■ Material for this exercise ■
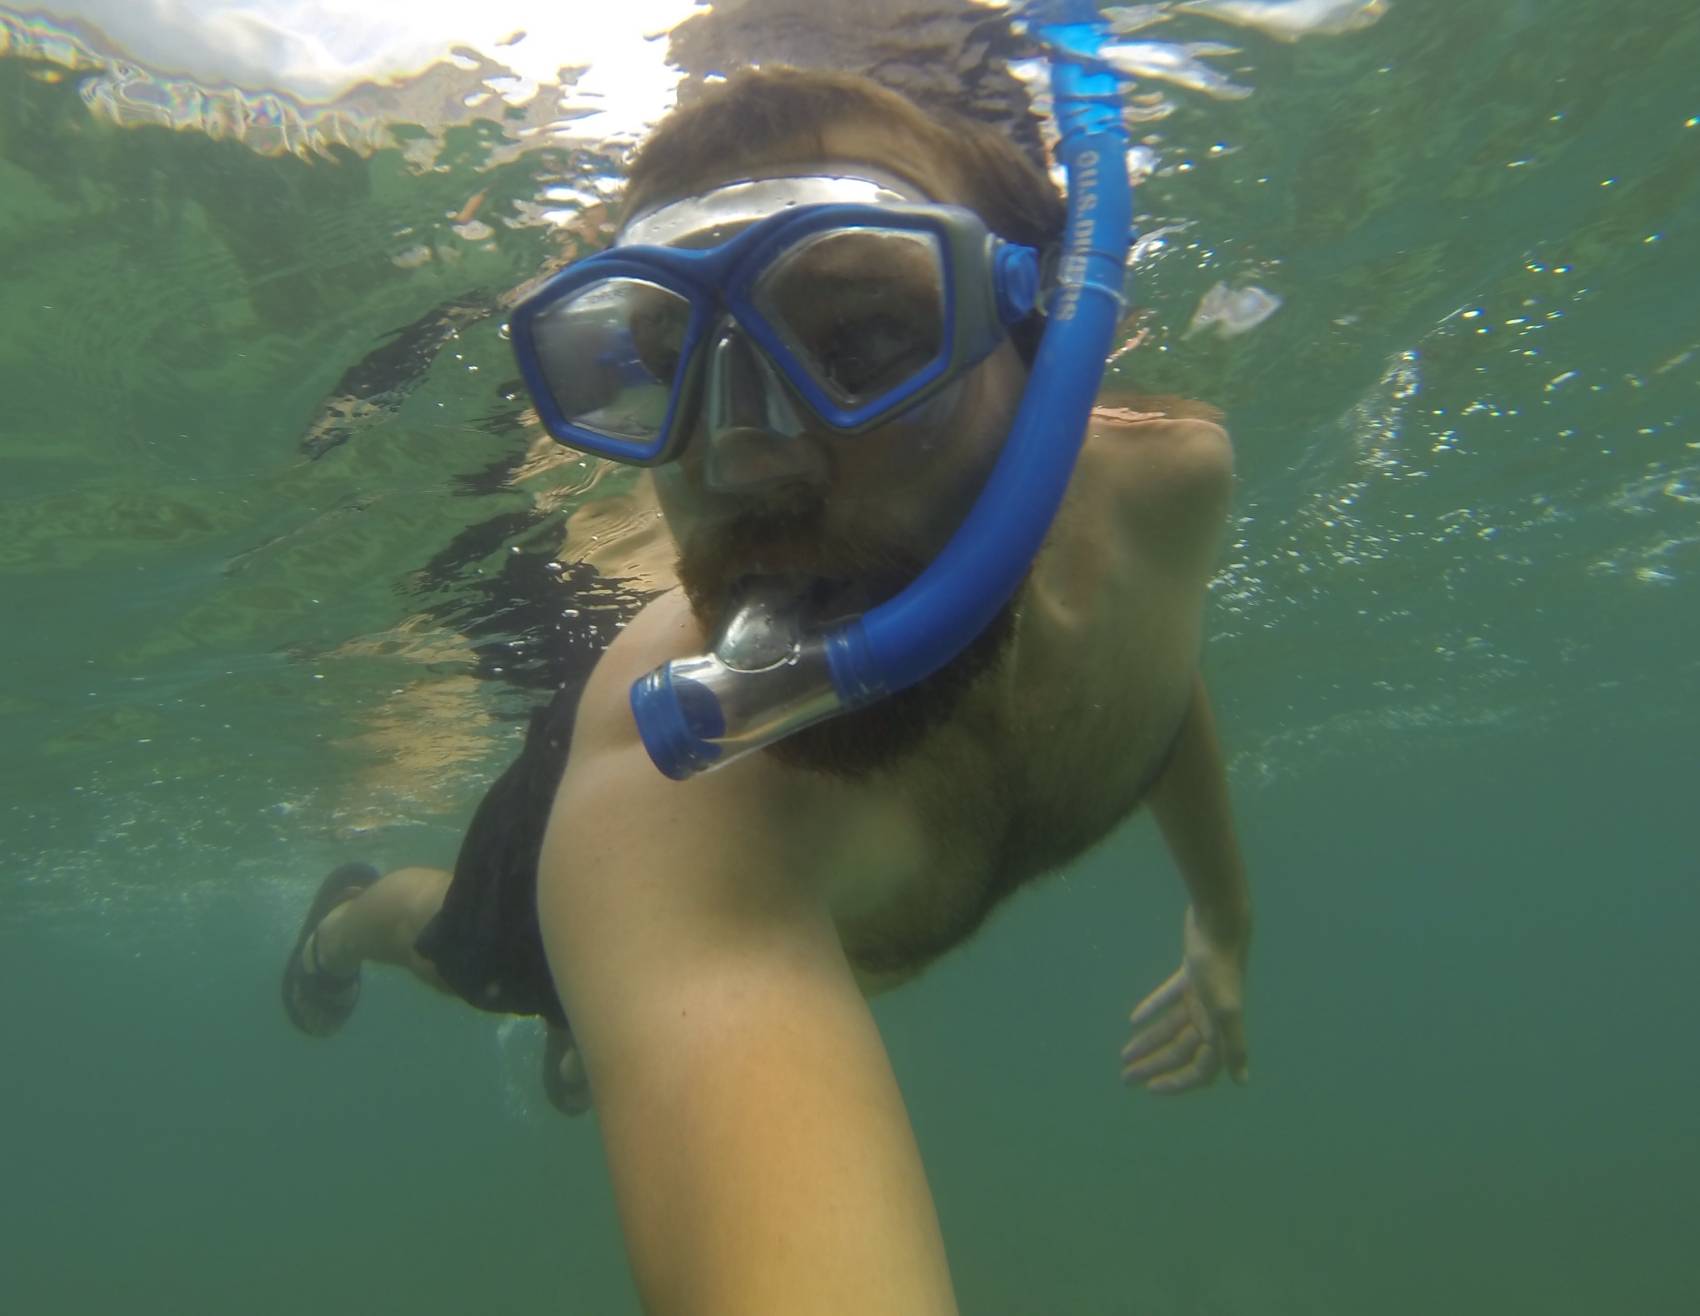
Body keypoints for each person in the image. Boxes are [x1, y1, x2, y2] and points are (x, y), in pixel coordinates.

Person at [281, 65, 1251, 1316]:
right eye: (660, 362)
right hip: (581, 842)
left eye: (864, 336)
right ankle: (348, 923)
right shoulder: (666, 805)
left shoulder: (1165, 487)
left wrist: (1220, 918)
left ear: (1046, 347)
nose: (738, 457)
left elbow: (1150, 674)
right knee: (479, 957)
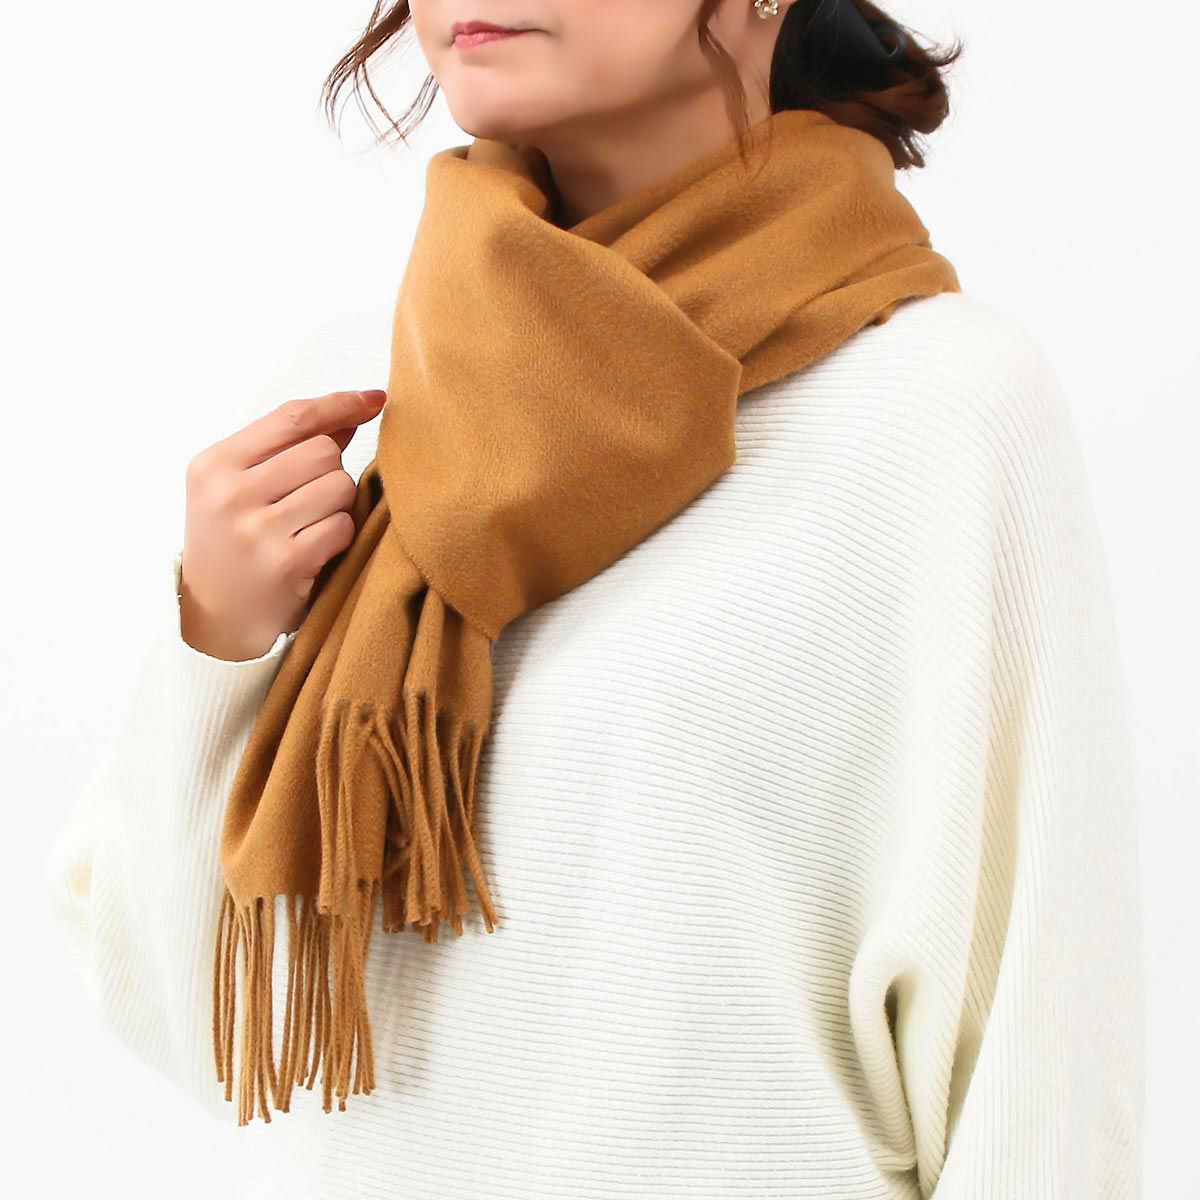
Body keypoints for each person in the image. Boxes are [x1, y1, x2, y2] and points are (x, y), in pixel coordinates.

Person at [43, 2, 1146, 1197]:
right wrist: (218, 640)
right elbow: (195, 1029)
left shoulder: (938, 409)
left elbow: (1041, 1083)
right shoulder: (359, 407)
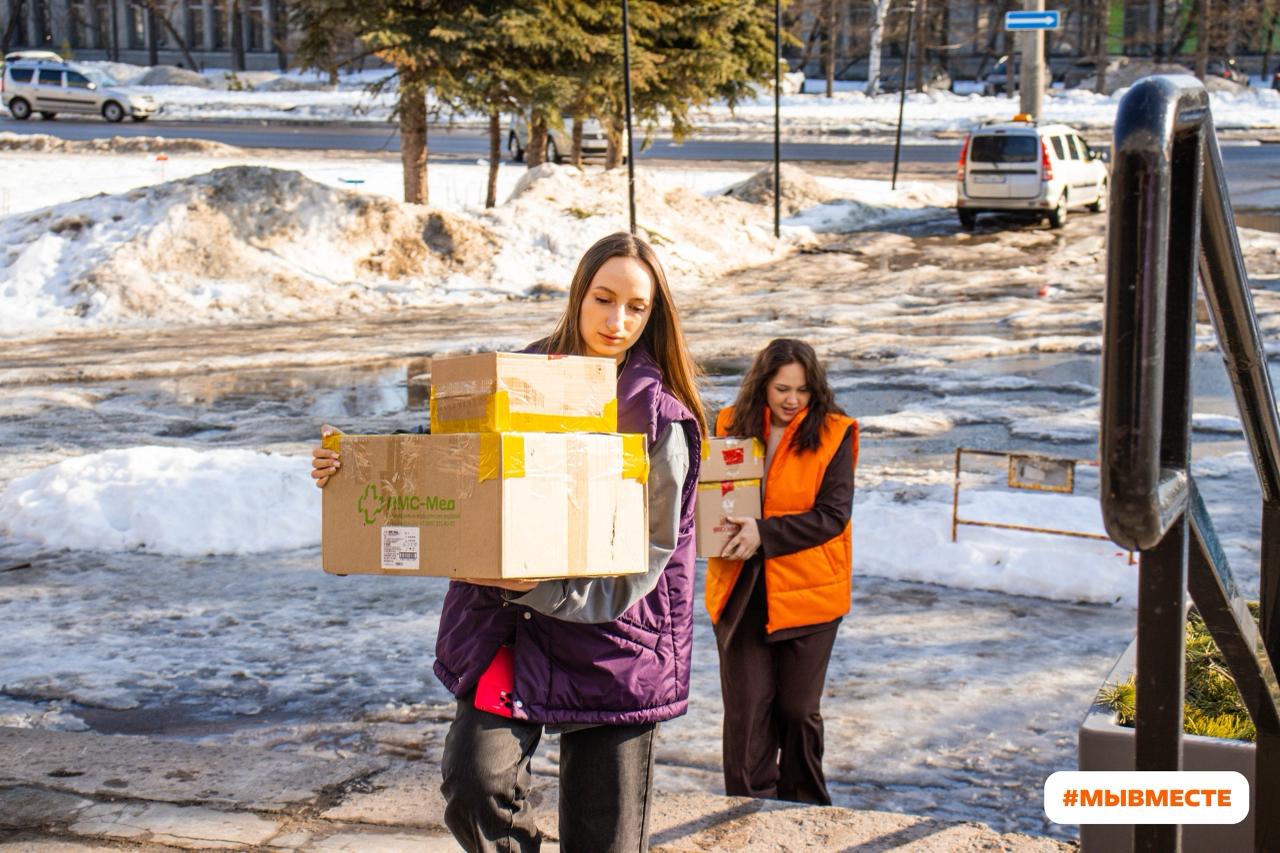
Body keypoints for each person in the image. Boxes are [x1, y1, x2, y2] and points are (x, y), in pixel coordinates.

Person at [310, 232, 705, 853]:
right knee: (474, 784)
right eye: (604, 299)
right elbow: (444, 454)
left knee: (604, 843)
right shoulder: (514, 378)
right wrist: (352, 461)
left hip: (616, 644)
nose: (617, 320)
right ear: (579, 295)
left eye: (636, 308)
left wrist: (550, 587)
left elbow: (652, 555)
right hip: (509, 627)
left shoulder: (661, 418)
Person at [705, 338, 858, 806]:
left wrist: (764, 534)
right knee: (748, 712)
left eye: (803, 390)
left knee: (797, 711)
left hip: (810, 590)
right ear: (762, 386)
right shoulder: (730, 421)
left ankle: (807, 810)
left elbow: (833, 515)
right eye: (782, 389)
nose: (792, 400)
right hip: (741, 587)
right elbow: (717, 493)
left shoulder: (835, 432)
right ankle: (747, 810)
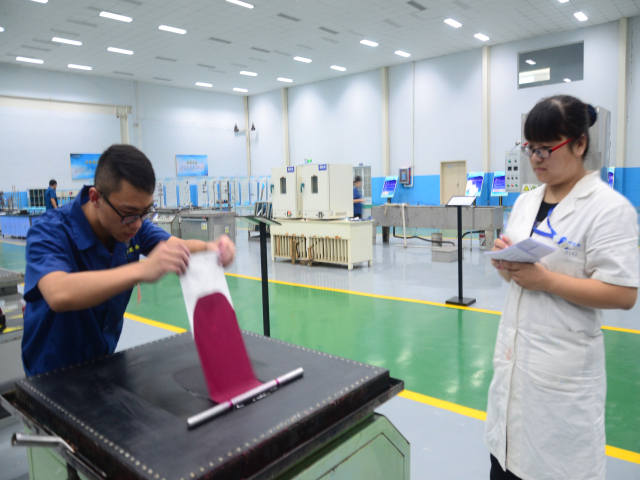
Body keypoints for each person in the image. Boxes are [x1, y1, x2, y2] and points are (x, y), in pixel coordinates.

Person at [484, 95, 638, 480]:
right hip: (514, 367)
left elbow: (623, 294)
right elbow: (519, 277)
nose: (535, 159)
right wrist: (506, 264)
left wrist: (547, 280)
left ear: (579, 144)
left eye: (545, 149)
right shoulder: (526, 202)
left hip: (563, 383)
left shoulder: (608, 208)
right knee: (505, 465)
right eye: (530, 148)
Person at [22, 145, 236, 377]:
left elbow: (177, 246)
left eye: (145, 212)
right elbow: (58, 292)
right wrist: (140, 271)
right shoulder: (49, 230)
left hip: (103, 361)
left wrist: (211, 247)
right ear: (95, 198)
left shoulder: (133, 227)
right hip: (51, 372)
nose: (137, 224)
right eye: (129, 213)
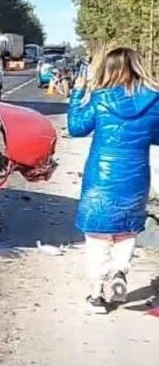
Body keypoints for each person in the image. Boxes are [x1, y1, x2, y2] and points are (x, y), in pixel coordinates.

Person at [68, 43, 159, 313]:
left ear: (108, 69)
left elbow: (75, 128)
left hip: (102, 177)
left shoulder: (101, 98)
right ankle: (120, 271)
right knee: (127, 229)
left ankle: (97, 295)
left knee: (98, 234)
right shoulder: (154, 100)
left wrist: (77, 93)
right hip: (135, 175)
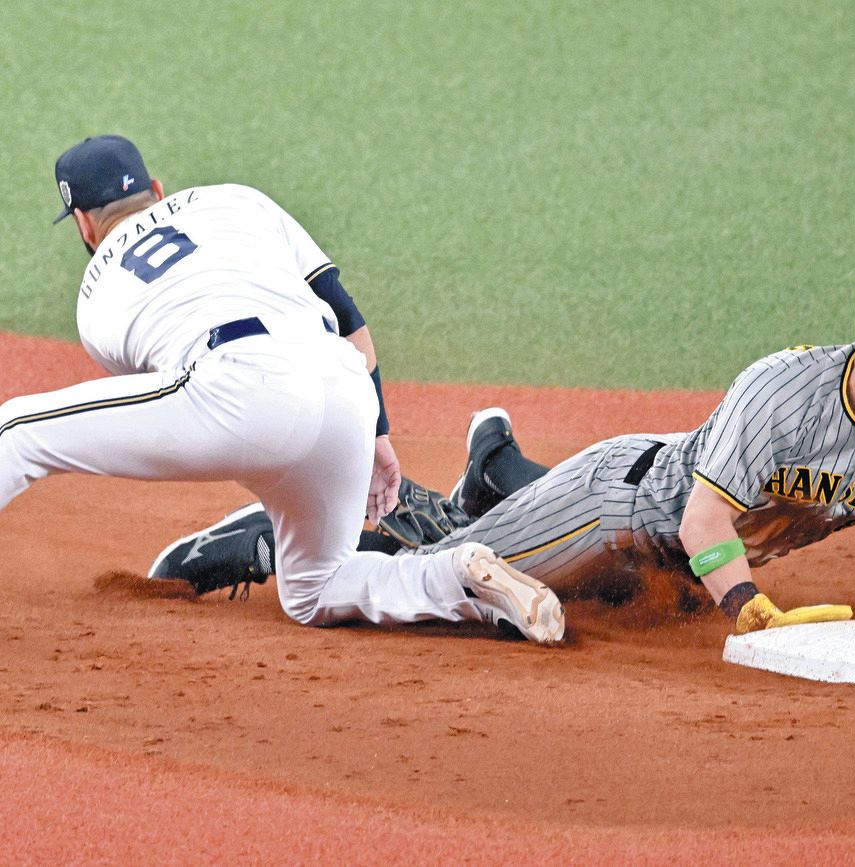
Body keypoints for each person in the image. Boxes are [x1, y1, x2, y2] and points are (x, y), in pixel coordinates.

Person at [154, 260, 855, 642]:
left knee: (597, 596)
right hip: (620, 506)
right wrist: (749, 607)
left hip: (674, 557)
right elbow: (704, 518)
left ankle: (496, 476)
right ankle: (276, 538)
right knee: (452, 592)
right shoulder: (782, 390)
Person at [0, 134, 563, 644]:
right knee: (315, 588)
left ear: (83, 225)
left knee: (18, 430)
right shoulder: (238, 199)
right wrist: (376, 434)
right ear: (156, 188)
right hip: (344, 383)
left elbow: (188, 411)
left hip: (238, 387)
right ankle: (457, 572)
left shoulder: (95, 297)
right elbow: (347, 315)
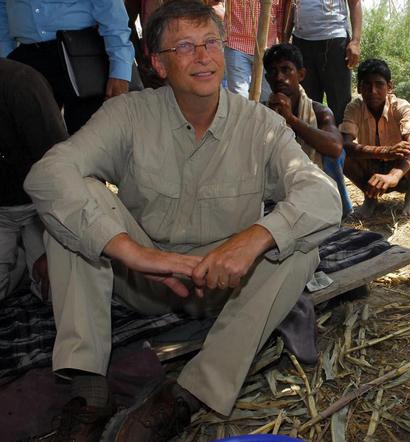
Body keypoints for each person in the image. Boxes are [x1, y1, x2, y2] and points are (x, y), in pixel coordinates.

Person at [23, 1, 341, 440]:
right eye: (185, 46)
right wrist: (136, 254)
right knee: (75, 205)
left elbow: (324, 197)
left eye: (211, 42)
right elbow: (47, 174)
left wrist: (254, 239)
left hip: (230, 283)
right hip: (145, 281)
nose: (203, 56)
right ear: (157, 63)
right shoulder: (127, 115)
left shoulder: (260, 125)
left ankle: (186, 395)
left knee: (302, 245)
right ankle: (90, 389)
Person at [0, 0, 136, 134]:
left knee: (92, 139)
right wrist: (7, 61)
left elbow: (110, 7)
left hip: (80, 56)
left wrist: (119, 70)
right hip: (26, 59)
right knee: (30, 142)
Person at [0, 58, 68, 302]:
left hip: (41, 208)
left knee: (54, 295)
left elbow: (61, 173)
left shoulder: (21, 83)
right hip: (2, 213)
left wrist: (58, 246)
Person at [263, 43, 353, 217]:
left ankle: (339, 209)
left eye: (286, 70)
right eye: (273, 72)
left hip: (315, 182)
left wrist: (291, 120)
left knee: (330, 155)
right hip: (280, 183)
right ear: (267, 79)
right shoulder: (262, 112)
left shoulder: (319, 112)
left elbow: (335, 147)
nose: (280, 77)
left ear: (301, 74)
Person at [339, 58, 410, 218]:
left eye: (379, 84)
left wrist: (394, 175)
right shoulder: (354, 107)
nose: (373, 91)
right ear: (359, 88)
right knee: (340, 154)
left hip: (402, 169)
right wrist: (384, 151)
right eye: (367, 85)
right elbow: (345, 144)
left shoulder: (401, 106)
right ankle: (370, 197)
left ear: (390, 87)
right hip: (372, 167)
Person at [290, 0, 361, 124]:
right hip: (301, 42)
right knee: (306, 105)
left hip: (335, 42)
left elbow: (354, 3)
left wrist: (355, 41)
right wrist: (285, 38)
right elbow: (289, 4)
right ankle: (308, 143)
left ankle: (342, 142)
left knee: (340, 105)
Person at [224, 0, 286, 99]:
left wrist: (281, 44)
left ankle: (261, 114)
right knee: (239, 96)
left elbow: (281, 13)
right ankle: (243, 114)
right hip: (237, 45)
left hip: (268, 48)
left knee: (268, 95)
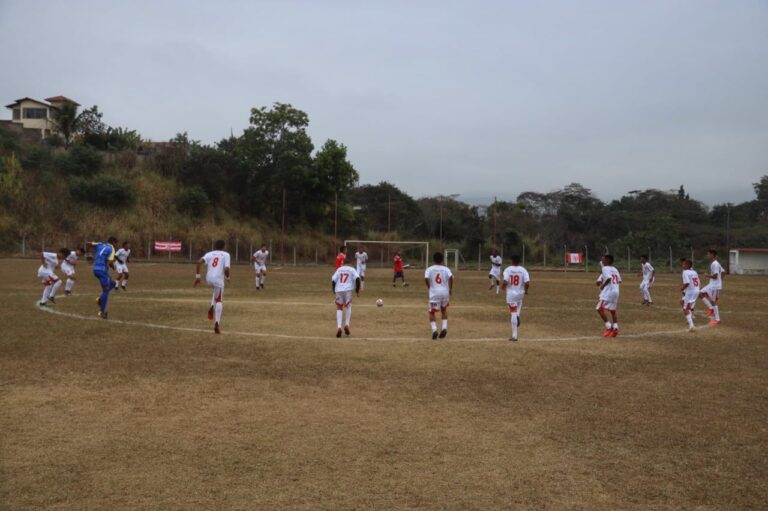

■ Task statement ■
Return a copy of every line in the records that includes the string "nose".

■ Exercise response ■
nose: (738, 457)
nose: (617, 320)
nose: (792, 400)
nose: (535, 159)
nose: (137, 224)
nose: (203, 56)
nose: (280, 77)
nose: (373, 91)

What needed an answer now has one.